ASSIGNMENT:
Please update the Microsoft–OpenAI text from the words "Why the disappearance" through "could actually do.", writing "condition" wherever "trigger" appears.

TEXT:
----

For Microsoft, the trade-off is straightforward: it sacrifices the exclusivity that made Azure the only gateway to OpenAI’s models, but it gains immediate financial relief by eliminating its outbound revenue-share payments while continuing to collect inbound payments for several more years. And it retains approximately 27 percent ownership of OpenAI’s for-profit entity, meaning it participates in the company’s growth regardless of which cloud serves the workloads. Last quarter alone, Microsoft reported $7.5 billion in revenue from its OpenAI investment in a single quarter, according to TechCrunch’s reporting. For OpenAI, the calculus is different. It accepts a continued obligation to pay Microsoft through 2030, but it gains the commercial freedom to sell everywhere — a freedom that is arguably worth far more than the revenue-share savings. Enterprise customers overwhelmingly operate in multi-cloud environments. Being locked into Azure was not just a technical constraint; it was a sales objection that OpenAI’s competitors, particularly Anthropic and Google, exploited relentlessly.

Why the disappearance of the AGI clause signals a new era for AI governance

One of the more philosophically intriguing aspects of Monday’s announcement is what it does to the AGI provision that once governed the partnership. Under the original agreement, Microsoft’s exclusive commercial rights were tied to a trigger: if OpenAI’s board determined that the company had achieved AGI, certain terms — including Microsoft’s access to the most advanced models — would change. The provision was meant to ensure that a truly superintelligent system would remain under the nonprofit board’s control rather than being commercially exploited. In practice, it created perverse incentives: OpenAI had a financial reason to never declare AGI, and Microsoft had a financial reason to argue that AGI had not been reached regardless of what the technology could actually do.

----

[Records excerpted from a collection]
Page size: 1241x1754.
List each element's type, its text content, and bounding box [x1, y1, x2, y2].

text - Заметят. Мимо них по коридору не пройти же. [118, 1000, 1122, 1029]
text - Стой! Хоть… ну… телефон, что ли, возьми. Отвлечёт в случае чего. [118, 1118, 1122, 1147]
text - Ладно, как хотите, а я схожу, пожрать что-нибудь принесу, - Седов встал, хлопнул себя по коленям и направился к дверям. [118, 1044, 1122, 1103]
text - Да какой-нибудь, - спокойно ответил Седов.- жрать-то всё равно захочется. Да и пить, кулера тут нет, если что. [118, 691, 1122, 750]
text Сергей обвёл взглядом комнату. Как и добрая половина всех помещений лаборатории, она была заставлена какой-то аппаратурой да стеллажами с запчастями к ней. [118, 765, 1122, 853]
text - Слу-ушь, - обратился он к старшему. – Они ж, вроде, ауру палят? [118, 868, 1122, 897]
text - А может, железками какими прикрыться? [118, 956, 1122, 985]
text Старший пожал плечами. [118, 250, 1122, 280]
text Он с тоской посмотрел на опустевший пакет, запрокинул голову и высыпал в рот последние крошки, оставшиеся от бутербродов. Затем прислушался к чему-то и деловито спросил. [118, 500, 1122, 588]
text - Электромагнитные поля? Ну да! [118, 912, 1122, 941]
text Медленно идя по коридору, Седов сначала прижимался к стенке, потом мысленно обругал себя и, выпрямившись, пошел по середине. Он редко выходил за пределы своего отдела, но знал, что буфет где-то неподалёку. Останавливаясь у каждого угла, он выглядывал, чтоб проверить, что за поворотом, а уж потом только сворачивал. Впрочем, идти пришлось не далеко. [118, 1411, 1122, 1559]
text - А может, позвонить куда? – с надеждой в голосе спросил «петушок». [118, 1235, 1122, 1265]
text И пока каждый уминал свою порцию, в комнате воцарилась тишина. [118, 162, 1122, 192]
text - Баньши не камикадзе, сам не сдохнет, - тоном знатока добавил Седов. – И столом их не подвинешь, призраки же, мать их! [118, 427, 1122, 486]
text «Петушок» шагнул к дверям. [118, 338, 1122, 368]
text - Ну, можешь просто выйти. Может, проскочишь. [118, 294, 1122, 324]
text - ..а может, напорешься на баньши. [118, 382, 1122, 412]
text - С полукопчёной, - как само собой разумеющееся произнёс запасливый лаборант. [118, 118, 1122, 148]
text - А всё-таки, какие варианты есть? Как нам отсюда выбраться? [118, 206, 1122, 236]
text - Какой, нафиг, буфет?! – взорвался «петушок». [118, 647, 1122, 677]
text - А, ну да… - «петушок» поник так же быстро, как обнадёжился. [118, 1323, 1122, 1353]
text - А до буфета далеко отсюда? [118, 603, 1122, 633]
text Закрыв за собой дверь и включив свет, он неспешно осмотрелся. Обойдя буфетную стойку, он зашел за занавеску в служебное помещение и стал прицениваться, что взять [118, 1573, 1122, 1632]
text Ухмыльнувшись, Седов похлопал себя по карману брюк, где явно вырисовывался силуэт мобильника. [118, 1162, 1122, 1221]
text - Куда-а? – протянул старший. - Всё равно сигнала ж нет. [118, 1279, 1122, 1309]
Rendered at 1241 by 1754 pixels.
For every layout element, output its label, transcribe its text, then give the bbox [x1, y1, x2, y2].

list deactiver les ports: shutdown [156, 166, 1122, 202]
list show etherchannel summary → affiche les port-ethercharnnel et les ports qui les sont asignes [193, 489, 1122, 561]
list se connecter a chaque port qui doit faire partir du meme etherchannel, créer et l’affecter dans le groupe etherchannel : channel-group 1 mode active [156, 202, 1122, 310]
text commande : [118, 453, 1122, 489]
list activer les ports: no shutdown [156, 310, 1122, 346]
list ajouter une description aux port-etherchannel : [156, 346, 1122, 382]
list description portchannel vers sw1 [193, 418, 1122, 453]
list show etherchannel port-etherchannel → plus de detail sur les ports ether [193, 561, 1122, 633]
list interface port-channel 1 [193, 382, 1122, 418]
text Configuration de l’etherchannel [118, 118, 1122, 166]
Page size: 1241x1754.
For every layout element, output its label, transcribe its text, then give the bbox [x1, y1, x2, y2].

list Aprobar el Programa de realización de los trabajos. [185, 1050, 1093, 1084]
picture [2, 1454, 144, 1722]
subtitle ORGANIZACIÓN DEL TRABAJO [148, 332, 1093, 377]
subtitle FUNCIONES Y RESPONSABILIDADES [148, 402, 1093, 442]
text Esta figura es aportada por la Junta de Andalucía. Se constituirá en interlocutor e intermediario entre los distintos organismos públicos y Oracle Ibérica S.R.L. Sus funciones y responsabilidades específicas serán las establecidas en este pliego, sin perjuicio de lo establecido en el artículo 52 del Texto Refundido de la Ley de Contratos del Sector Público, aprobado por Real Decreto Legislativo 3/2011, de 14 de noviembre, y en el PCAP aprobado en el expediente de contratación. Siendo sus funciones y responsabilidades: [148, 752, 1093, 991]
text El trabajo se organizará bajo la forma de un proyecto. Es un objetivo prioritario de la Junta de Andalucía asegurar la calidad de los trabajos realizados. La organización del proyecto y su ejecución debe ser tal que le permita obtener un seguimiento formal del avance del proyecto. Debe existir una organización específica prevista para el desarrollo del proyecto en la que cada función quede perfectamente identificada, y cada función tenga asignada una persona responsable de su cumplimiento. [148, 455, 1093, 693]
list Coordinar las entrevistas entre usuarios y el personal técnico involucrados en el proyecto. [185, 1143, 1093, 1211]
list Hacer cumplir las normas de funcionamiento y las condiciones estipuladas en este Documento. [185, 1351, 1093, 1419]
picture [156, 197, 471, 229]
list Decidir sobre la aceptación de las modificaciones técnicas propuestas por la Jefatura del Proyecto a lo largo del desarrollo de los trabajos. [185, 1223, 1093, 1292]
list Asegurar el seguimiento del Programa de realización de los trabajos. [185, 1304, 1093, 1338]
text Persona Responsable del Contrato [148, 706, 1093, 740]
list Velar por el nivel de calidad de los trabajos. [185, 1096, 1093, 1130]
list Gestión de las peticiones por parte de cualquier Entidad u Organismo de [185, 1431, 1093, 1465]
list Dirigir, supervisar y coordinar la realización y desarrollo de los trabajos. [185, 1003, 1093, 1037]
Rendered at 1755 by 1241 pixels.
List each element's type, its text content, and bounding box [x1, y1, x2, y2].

----

SOLUTION TO THIS TASK:
Why the disappearance of the AGI clause signals a new era for AI governance

One of the more philosophically intriguing aspects of Monday’s announcement is what it does to the AGI provision that once governed the partnership. Under the original agreement, Microsoft’s exclusive commercial rights were tied to a condition: if OpenAI’s board determined that the company had achieved AGI, certain terms — including Microsoft’s access to the most advanced models — would change. The provision was meant to ensure that a truly superintelligent system would remain under the nonprofit board’s control rather than being commercially exploited. In practice, it created perverse incentives: OpenAI had a financial reason to never declare AGI, and Microsoft had a financial reason to argue that AGI had not been reached regardless of what the technology could actually do.